What follows is a set of records. Repeat every one of them exactly.

Stored data entries:
--- START ---
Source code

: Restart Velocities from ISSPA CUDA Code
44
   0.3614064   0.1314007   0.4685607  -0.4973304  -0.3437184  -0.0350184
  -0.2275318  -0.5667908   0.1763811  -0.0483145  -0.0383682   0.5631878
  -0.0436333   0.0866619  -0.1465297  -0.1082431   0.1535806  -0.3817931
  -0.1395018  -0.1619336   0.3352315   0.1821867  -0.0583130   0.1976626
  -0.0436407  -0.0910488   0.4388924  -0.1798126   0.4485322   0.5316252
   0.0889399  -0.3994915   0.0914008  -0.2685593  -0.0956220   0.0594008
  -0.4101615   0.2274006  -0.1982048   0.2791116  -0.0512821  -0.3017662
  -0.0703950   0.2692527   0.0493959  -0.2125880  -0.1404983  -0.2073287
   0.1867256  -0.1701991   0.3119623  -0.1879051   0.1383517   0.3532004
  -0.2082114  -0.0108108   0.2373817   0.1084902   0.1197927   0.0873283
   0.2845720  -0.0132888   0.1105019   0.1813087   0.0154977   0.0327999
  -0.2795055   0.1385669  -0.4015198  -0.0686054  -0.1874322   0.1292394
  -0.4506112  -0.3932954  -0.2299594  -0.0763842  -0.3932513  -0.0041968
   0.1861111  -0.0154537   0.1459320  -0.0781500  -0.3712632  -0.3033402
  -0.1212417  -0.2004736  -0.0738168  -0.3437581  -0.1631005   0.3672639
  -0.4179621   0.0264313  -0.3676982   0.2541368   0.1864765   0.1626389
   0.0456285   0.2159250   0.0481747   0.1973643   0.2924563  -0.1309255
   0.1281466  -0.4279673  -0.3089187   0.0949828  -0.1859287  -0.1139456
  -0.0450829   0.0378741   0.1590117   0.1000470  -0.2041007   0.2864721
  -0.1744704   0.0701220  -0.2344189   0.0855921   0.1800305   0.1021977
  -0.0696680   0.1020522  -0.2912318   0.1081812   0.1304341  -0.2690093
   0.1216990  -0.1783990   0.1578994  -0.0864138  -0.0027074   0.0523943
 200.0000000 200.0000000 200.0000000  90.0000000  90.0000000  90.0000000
--- END ---
# Answer to the exercise
Source code

: Restart Velocities from ISSPA CUDA Code
44
   0.3614064   0.1314007   0.4685607  -0.4973304  -0.3437184  -0.0350184
  -0.2275318  -0.5667908   0.1763811  -0.0483145  -0.0383682   0.5631878
  -0.0436333   0.0866619  -0.1465297  -0.1082431   0.1535806  -0.3817931
  -0.1395018  -0.1619336   0.3352315   0.1821867  -0.0583130   0.1976626
  -0.0436407  -0.0910488   0.4388924  -0.1798126   0.4485322   0.5316252
   0.0889399  -0.3994915   0.0914008  -0.2685593  -0.0956220   0.0594008
  -0.4101615   0.2274006  -0.1982048   0.2791116  -0.0512821  -0.3017662
  -0.0703950   0.2692527   0.0493959  -0.2125880  -0.1404983  -0.2073287
   0.1867256  -0.1701991   0.3119623  -0.1879051   0.1383517   0.3532004
  -0.2082114  -0.0108108   0.2373817   0.1084902   0.1197927   0.0873283
   0.2845720  -0.0132888   0.1105019   0.1813087   0.0154977   0.0327999
  -0.2795055   0.1385669  -0.4015198  -0.0686054  -0.1874322   0.1292394
  -0.4506112  -0.3932954  -0.2299594  -0.0763842  -0.3932513  -0.0041968
   0.1861111  -0.0154537   0.1459320  -0.0781500  -0.3712632  -0.3033402
  -0.1212417  -0.2004736  -0.0738168  -0.3437581  -0.1631005   0.3672639
  -0.4179621   0.0264313  -0.3676982   0.2541368   0.1864765   0.1626389
   0.0456285   0.2159250   0.0481747   0.1973643   0.2924563  -0.1309255
   0.1281466  -0.4279673  -0.3089187   0.0949828  -0.1859287  -0.1139456
  -0.0450829   0.0378741   0.1590117   0.1000470  -0.2041007   0.2864721
  -0.1744704   0.0701220  -0.2344189   0.0855921   0.1800305   0.1021977
  -0.0696680   0.1020522  -0.2912318   0.1081812   0.1304341  -0.2690093
   0.1216990  -0.1783990   0.1578994  -0.0864138  -0.0027074   0.0523943
 200.0000000 200.0000000 200.0000000  90.0000000  90.0000000  90.0000000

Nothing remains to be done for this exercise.